Australie : quand les magazines scientifiques se mettent aussi à la rédaction par l’IA

Australie : quand les magazines scientifiques se mettent aussi à la rédaction par l’IA

14/08/2024 Non Par Borj Noe

En Australie, l’un des principaux magazines scientifiques fait l’objet de vives critiques après avoir publié des articles générés par l’intelligence artificielle. Des experts ont jugé ces contenus trop simplistes voire incorrects. Ces inexactitudes nuisent évidemment à la confiance et à la perception que les gens ont du domaine scientifique.

Les modèles d’IA génératifs de textes vont-ils également gangrener un milieu aussi respectable que la science ? On s’achemine allègrement vers cette sinistre possibilité. En Australie, l’un des principaux magazines scientifiques fait l’objet de vives critiques après avoir publié des articles générés par l’intelligence artificielle. Cosmos –c’est le nom du magazine– a publié pas moins de cinq contenus en août grâce à GPT-4 d’Open AI, le développeur du fameux ChatGPT.

Le magazine scientifique Cosmos critiqué pour les descriptions inexactes et trop simplistes de son IA

Publié par l’Agence scientifique nationale australienne, une organisation soutenue par l’Etat australien, Cosmos s’est rendu coupable de nombreuses inexactitudes et d’affirmations simplistes pour une revue de ce type. Jackson Ryan, président de l’Association des journalistes scientifiques d’Australie, a cité l’exemple de l’article généré par l’IA et intitulé « Qu’arrive-t-il à notre corps après la mort ? ». Il y relève des descriptions de processus scientifiques « incorrectes » ou « considérablement simplifiées ».

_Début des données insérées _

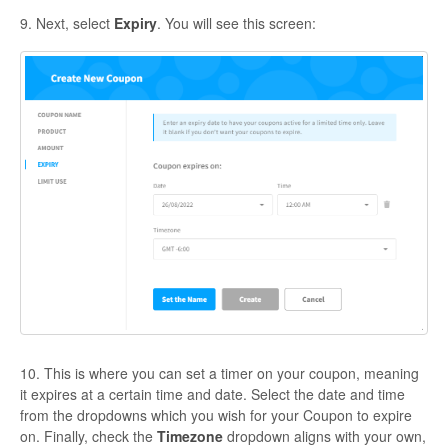
9. Next, select
Expiry
. You will see this screen:
10. This is where you can set a timer on your coupon, meaning
it expires at a certain time and date. Select the date and time
from the dropdowns which you wish for your Coupon to expire
on. Finally, check the
Timezone
dropdown aligns with your own,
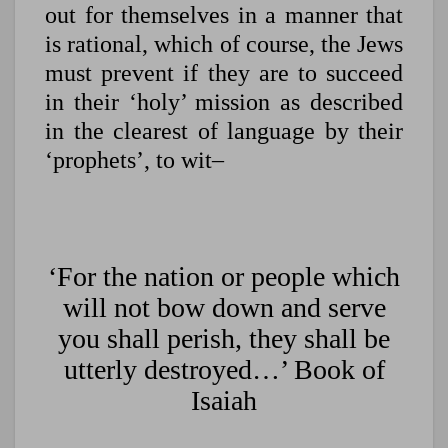
out for themselves in a manner that
is rational, which of course, the Jews
must prevent if they are to succeed
in their ‘holy’ mission as described
in the clearest of language by their
‘prophets’, to wit–
‘For the nation or people which
will not bow down and serve
you shall perish, they shall be
utterly destroyed…’ Book of
Isaiah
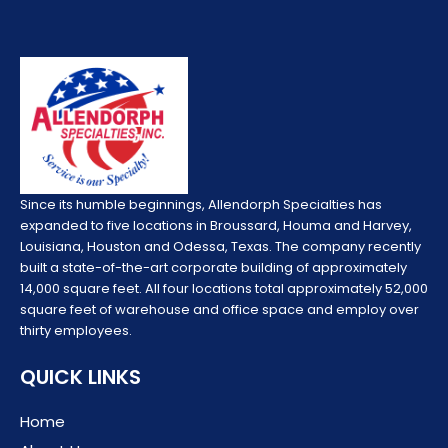
Since its humble beginnings, Allendorph Specialties has
expanded to five locations in Broussard, Houma and Harvey,
Louisiana, Houston and Odessa, Texas. The company recently
built a state-of-the-art corporate building of approximately
14,000 square feet. All four locations total approximately 52,000
square feet of warehouse and office space and employ over
thirty employees.
QUICK LINKS
Home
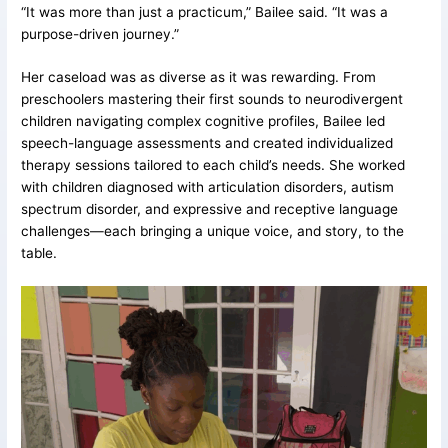
“It was more than just a practicum,” Bailee said. “It was a
purpose-driven journey.”
Her caseload was as diverse as it was rewarding. From
preschoolers mastering their first sounds to neurodivergent
children navigating complex cognitive profiles, Bailee led
speech-language assessments and created individualized
therapy sessions tailored to each child’s needs. She worked
with children diagnosed with articulation disorders, autism
spectrum disorder, and expressive and receptive language
challenges—each bringing a unique voice, and story, to the
table.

Des affirmations sur des sujets non encore tranchés

Jackson Ryan note notamment que l’intelligence artificielle a décrit des signes de rigidité cadavérique trois ou quatre heures après le décès. Or, souligne le journaliste, la recherche scientifique sur ce sujet est beaucoup moins précise. Il consiste aussi un problème au niveau de la description de l’autolyse, un processus dans lequel les cellules sont détruites par leurs enzymes. L’IA rédacteur scientifique parle d’« autodestructeurs ». Selon M. Ryan, il s’agit là d’une « description inappropriée du processus ».

Ces inexactitudes pourraient nuire à l’image du magazine

Fort de ces incohérences, le président de l’Association des journalistes scientifiques d’Australie estime que l’utilisation de l’intelligence artificielle pour la rédaction d’articles scientifiques soulève « de sérieuses inquiétudes ». Il craint à juste titre que ces inexactitudes nuisent à la confiance que les lecteurs accordent à ce magazine et même à la réputation qu’ils portent à la science. Celle-ci aimerait bien se passer de cette perception négative, alors qu’elle fait face à la poussée des complotistes et autres sceptiques assimilés.

D’anciens collaborateurs surpris de l’utilisation de l’IA par Cosmos

Un porte-parole de l’Agence scientifique australienne ne comprend pas les résultats, car le contenu de l’IA aurait été vérifié par un « outil scientifique qualifié » et « édité par l’équipe de publication de Cosmos ». Il rassure cependant que le magazine continue d’évaluer l’utilisation de l’intelligence artificielle pour la rédaction de ses articles. Un ancien rédacteur en chef du magazine, Ian Connellan, a confié pour sa part, à la chaîne ABC, qu’il n’a pas été informé du projet d’IA quand il était en poste. Sinon, il aurait dit c’était une « mauvaise idée ».

On reproche aussi à la revue d’avoir utilisé une subvention de journalisme pour développer son IA

Une autre ancienne rédactrice en chef de Cosmos, Gail MacCallum a déclaré à la même chaîne australienne que même si elle est une « grande partisane de l’exploration de l’IA », elle n’aurait jamais pensé à confier la création d’articles à cette technologie. Mais l’inexactitude des contenus générés par l’IA n’est pas la seule critique adressée au magazine. On lui reproche également d’avoir utilisé une subvention de journalisme pour développer ses capacités d’intelligence artificielle, qui se révèle maintenant problématiques.